Even if the partner states met their quotas, Mr Mnyaa said, a large chunk of it goes into salaries and other staff perks.

Mr Mnyaa cited EALA itself, which spends 43.8 per cent of its allocation on emoluments.

Rose Akol, an MP from Uganda, said that EALA was underperforming partly due to staff shortages, blamed on the lack of a mandate to recruit.

“There is only one staffer in the Hansard Department,” she said. “I recall $1 million was once allocated for only one staff member in one of the EAC entities; it’s absurd.”

The hiring of staff and renewal of contracts for about 60 short-term staffers has been put on hold.

The contracts were not renewed on July 1, as expected, following a directive by the 38th Meeting of the Council.

South Sudan and Burundi have been the main defaulters of contributions to the bloc.

Kenya and Tanzania, who are the best performers in remittances, have lately slowed down their payments to express their displeasure with the other partners’ performance.

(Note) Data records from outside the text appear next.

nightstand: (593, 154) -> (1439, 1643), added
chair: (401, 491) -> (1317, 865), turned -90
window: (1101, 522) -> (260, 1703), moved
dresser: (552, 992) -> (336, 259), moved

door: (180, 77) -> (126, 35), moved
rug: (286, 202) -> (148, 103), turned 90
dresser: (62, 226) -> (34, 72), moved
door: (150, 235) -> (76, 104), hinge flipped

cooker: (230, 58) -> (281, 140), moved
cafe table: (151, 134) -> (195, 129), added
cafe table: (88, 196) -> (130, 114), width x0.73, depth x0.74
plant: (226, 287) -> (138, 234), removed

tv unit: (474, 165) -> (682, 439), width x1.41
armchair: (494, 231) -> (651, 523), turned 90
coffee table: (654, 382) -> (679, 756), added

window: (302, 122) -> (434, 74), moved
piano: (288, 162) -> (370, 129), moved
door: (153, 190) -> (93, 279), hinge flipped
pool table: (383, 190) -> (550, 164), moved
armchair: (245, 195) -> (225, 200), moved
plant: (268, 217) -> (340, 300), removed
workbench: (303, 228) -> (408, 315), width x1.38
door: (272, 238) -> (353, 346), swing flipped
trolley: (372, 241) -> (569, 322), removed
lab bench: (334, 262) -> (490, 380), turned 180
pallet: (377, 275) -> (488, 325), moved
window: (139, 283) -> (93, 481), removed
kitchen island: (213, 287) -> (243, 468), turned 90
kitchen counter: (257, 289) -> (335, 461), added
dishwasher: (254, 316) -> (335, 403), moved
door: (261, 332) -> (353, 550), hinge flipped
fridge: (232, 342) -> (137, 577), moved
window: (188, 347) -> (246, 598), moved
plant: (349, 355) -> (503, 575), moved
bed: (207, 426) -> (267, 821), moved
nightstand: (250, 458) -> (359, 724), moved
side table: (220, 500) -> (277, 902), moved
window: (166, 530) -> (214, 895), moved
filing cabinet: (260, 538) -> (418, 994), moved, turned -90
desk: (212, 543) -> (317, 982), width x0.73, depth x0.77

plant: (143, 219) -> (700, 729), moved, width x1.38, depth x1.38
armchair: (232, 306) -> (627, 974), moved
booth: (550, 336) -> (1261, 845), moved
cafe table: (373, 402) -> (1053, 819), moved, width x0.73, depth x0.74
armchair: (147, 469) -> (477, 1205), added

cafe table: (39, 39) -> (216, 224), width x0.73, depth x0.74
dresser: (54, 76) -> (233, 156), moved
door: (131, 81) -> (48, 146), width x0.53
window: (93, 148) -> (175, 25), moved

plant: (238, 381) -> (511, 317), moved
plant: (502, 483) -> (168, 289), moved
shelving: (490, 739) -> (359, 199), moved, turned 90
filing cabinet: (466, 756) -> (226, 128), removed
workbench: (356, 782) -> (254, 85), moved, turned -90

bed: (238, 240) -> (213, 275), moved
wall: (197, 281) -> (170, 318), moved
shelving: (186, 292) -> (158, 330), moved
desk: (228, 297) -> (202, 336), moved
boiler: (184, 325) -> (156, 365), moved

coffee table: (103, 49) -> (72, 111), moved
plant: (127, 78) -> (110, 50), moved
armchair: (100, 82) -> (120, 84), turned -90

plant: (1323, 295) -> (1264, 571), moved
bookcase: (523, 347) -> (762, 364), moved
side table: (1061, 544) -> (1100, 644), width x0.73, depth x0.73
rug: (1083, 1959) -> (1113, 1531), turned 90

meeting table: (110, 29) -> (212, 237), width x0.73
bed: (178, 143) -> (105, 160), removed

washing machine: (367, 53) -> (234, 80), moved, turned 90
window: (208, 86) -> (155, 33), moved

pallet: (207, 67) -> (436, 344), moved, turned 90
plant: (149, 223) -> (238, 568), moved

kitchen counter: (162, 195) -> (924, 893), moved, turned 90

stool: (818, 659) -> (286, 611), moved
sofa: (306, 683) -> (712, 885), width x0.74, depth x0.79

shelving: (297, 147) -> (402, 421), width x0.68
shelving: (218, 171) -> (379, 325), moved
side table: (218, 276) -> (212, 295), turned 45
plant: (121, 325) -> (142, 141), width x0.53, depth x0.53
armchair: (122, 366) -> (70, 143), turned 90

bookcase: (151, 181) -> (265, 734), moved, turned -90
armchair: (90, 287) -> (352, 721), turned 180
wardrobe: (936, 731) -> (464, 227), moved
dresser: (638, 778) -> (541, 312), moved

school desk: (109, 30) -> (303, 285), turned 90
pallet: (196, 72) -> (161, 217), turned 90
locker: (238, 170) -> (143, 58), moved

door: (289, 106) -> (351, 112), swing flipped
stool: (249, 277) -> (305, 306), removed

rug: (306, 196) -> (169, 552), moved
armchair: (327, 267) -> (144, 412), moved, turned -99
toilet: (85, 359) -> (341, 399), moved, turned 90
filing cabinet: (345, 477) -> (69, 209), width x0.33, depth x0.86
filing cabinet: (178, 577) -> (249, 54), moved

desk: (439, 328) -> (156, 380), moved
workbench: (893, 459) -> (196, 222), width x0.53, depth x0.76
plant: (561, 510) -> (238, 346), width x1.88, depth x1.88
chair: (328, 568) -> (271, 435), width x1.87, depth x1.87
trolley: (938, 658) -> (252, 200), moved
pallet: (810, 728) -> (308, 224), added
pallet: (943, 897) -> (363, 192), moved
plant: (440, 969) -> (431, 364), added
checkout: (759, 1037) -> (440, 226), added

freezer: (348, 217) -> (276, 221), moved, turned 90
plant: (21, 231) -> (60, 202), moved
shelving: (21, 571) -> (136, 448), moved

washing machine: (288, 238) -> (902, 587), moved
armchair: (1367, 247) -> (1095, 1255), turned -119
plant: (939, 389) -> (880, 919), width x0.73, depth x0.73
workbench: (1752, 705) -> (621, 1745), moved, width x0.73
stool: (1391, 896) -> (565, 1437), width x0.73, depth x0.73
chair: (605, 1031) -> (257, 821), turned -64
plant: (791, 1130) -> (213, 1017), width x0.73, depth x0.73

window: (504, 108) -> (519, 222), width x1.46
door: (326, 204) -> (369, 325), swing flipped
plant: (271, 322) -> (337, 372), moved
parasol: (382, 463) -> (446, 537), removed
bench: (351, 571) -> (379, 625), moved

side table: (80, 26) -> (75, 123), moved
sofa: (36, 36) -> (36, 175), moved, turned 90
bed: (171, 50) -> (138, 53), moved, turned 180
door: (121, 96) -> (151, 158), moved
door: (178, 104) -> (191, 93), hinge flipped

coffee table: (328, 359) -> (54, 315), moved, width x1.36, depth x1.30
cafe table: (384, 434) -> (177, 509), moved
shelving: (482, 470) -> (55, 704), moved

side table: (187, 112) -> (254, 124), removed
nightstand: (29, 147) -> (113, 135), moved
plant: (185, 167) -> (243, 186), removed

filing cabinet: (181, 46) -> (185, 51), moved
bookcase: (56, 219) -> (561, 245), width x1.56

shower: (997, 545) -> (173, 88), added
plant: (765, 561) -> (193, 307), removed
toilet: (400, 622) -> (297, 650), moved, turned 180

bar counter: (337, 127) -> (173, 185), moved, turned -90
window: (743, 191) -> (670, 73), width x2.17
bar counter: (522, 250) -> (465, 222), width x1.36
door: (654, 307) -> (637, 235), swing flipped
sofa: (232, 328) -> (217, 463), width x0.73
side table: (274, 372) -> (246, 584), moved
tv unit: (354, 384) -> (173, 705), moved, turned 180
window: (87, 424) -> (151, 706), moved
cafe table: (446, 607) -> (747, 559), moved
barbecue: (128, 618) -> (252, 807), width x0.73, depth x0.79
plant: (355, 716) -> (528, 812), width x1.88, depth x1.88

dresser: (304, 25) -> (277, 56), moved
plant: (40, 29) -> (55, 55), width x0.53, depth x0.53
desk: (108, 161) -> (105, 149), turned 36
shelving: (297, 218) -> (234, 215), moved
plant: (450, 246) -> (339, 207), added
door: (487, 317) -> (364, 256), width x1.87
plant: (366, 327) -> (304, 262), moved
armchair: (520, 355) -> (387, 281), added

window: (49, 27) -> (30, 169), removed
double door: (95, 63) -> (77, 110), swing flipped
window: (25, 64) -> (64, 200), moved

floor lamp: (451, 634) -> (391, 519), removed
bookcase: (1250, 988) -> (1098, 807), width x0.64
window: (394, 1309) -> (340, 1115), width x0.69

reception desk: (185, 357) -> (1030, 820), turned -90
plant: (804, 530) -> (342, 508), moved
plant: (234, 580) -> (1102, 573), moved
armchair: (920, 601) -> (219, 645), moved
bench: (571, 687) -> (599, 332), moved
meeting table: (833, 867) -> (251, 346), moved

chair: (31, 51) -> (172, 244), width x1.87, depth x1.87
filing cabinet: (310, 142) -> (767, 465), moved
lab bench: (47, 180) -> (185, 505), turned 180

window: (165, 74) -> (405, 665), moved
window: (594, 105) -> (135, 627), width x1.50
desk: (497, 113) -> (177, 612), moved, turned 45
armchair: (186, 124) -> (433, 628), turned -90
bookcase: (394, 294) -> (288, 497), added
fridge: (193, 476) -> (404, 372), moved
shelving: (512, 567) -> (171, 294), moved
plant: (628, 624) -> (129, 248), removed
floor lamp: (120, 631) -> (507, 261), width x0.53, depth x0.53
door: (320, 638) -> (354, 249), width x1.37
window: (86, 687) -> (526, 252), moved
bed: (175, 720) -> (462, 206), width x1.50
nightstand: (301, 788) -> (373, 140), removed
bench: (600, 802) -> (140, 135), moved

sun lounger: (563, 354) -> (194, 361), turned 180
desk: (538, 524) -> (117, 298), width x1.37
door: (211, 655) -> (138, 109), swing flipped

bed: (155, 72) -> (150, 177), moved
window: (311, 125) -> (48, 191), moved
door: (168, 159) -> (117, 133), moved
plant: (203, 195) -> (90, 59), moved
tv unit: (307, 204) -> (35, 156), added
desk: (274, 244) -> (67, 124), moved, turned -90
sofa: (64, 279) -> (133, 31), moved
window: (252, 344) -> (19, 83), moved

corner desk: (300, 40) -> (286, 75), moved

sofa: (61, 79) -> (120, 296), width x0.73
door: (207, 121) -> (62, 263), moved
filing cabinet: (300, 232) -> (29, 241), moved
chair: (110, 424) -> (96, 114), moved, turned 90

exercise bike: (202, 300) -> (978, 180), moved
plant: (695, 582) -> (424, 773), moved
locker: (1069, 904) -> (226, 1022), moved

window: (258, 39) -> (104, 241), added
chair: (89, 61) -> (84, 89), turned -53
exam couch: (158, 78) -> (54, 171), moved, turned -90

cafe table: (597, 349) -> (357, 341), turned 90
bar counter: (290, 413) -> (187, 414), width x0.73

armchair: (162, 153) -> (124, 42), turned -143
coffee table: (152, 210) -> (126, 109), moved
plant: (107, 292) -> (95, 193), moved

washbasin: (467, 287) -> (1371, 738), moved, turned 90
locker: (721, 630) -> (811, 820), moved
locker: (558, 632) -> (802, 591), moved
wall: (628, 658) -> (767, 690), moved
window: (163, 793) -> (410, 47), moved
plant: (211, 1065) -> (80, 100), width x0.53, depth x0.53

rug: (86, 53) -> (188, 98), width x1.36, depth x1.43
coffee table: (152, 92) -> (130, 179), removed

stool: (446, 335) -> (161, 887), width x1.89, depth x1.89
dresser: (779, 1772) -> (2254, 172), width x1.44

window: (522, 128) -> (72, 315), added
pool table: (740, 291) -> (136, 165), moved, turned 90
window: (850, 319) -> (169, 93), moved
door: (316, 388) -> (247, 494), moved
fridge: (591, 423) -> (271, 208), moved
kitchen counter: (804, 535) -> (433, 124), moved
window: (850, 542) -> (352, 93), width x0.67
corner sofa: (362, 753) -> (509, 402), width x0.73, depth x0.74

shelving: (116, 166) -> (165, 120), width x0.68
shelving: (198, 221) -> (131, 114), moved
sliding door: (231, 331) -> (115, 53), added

“Nairobi and Dar es Salaam wonder why they rush to pay up while others like Burundi and South Sudan joyride,” said the source.

“So they are also taking a back seat because all partner states are equal, but there are members who don’t want to pay yet want to enjoy equal benefits.”

This means that some activities of the EAC organs and institutions are likely to stall or slow down.

For instance, the meeting of the Sectoral Council on Political Affairs, which was set for Nairobi in the last week of June, failed to take place and has been pushed to August.

Others activities postponed to August include the meeting to receive the audit report of last year and consider new programmes for 2019, and the meeting of Sectoral Council of Ministers responsible for EAC Affairs that was scheduled for the end of July.

Hope

But there is hope, after EALA passed the EAC budget of $111.4 million for the 2019/20 financial year.

In March, when it approved a $12 million supplementary budget, Burundi and South Sudan had not remitted their full contributions for the 2018/19 financial year.

The partner states are expected to finance the budget, with ministries of EAC affairs contributing $49.7 million, while ministries responsible for education and fisheries are expected to provide $4.3 million and $2 million respectively.

Development partners are expected to support the Community to the tune of $54 million, with the money going directly to specific projects.

The EAC Secretariat consumes the majority of the budget—about $53.2 million, EALA $18.9 million; The East African Court of Justice has been allocated $4.2 million and the Inter-University Council for East Africa $9.5 million.

The Council of Ministers has not yet advised the Summit on alternative avenues of funding.